Chart analysis data
•••••

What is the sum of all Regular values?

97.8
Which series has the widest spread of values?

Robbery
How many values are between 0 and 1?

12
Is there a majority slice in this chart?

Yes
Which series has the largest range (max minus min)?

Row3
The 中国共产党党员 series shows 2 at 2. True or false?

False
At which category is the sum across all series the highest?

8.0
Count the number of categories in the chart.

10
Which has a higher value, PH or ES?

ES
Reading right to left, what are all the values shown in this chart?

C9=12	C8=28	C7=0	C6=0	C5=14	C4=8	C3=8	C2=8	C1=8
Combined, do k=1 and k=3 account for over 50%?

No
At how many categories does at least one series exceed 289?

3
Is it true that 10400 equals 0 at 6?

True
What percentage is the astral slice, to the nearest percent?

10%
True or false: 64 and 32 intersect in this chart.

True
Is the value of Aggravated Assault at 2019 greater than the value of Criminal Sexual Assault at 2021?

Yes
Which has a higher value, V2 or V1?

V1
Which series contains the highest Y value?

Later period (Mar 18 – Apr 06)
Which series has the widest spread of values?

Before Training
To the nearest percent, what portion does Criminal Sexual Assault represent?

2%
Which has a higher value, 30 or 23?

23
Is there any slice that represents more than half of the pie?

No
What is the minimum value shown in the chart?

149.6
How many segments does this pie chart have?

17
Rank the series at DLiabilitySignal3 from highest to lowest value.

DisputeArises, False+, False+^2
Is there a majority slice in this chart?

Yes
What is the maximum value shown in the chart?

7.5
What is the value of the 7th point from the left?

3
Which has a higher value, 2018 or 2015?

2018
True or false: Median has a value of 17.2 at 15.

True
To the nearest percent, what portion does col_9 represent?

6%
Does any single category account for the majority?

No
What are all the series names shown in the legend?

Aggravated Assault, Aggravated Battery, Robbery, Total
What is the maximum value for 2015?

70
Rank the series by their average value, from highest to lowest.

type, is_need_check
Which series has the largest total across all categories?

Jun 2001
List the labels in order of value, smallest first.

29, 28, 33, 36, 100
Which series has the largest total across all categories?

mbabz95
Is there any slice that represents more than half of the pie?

•••••

* DIRECTIONS *
Please reproduce all of the material above, swapping every "slice" for "segment" and leaving everything else unchanged.

* ANSWER TO THIS EXERCISE *
What is the sum of all Regular values?

97.8
Which series has the widest spread of values?

Robbery
How many values are between 0 and 1?

12
Is there a majority segment in this chart?

Yes
Which series has the largest range (max minus min)?

Row3
The 中国共产党党员 series shows 2 at 2. True or false?

False
At which category is the sum across all series the highest?

8.0
Count the number of categories in the chart.

10
Which has a higher value, PH or ES?

ES
Reading right to left, what are all the values shown in this chart?

C9=12	C8=28	C7=0	C6=0	C5=14	C4=8	C3=8	C2=8	C1=8
Combined, do k=1 and k=3 account for over 50%?

No
At how many categories does at least one series exceed 289?

3
Is it true that 10400 equals 0 at 6?

True
What percentage is the astral segment, to the nearest percent?

10%
True or false: 64 and 32 intersect in this chart.

True
Is the value of Aggravated Assault at 2019 greater than the value of Criminal Sexual Assault at 2021?

Yes
Which has a higher value, V2 or V1?

V1
Which series contains the highest Y value?

Later period (Mar 18 – Apr 06)
Which series has the widest spread of values?

Before Training
To the nearest percent, what portion does Criminal Sexual Assault represent?

2%
Which has a higher value, 30 or 23?

23
Is there any segment that represents more than half of the pie?

No
What is the minimum value shown in the chart?

149.6
How many segments does this pie chart have?

17
Rank the series at DLiabilitySignal3 from highest to lowest value.

DisputeArises, False+, False+^2
Is there a majority segment in this chart?

Yes
What is the maximum value shown in the chart?

7.5
What is the value of the 7th point from the left?

3
Which has a higher value, 2018 or 2015?

2018
True or false: Median has a value of 17.2 at 15.

True
To the nearest percent, what portion does col_9 represent?

6%
Does any single category account for the majority?

No
What are all the series names shown in the legend?

Aggravated Assault, Aggravated Battery, Robbery, Total
What is the maximum value for 2015?

70
Rank the series by their average value, from highest to lowest.

type, is_need_check
Which series has the largest total across all categories?

Jun 2001
List the labels in order of value, smallest first.

29, 28, 33, 36, 100
Which series has the largest total across all categories?

mbabz95
Is there any segment that represents more than half of the pie?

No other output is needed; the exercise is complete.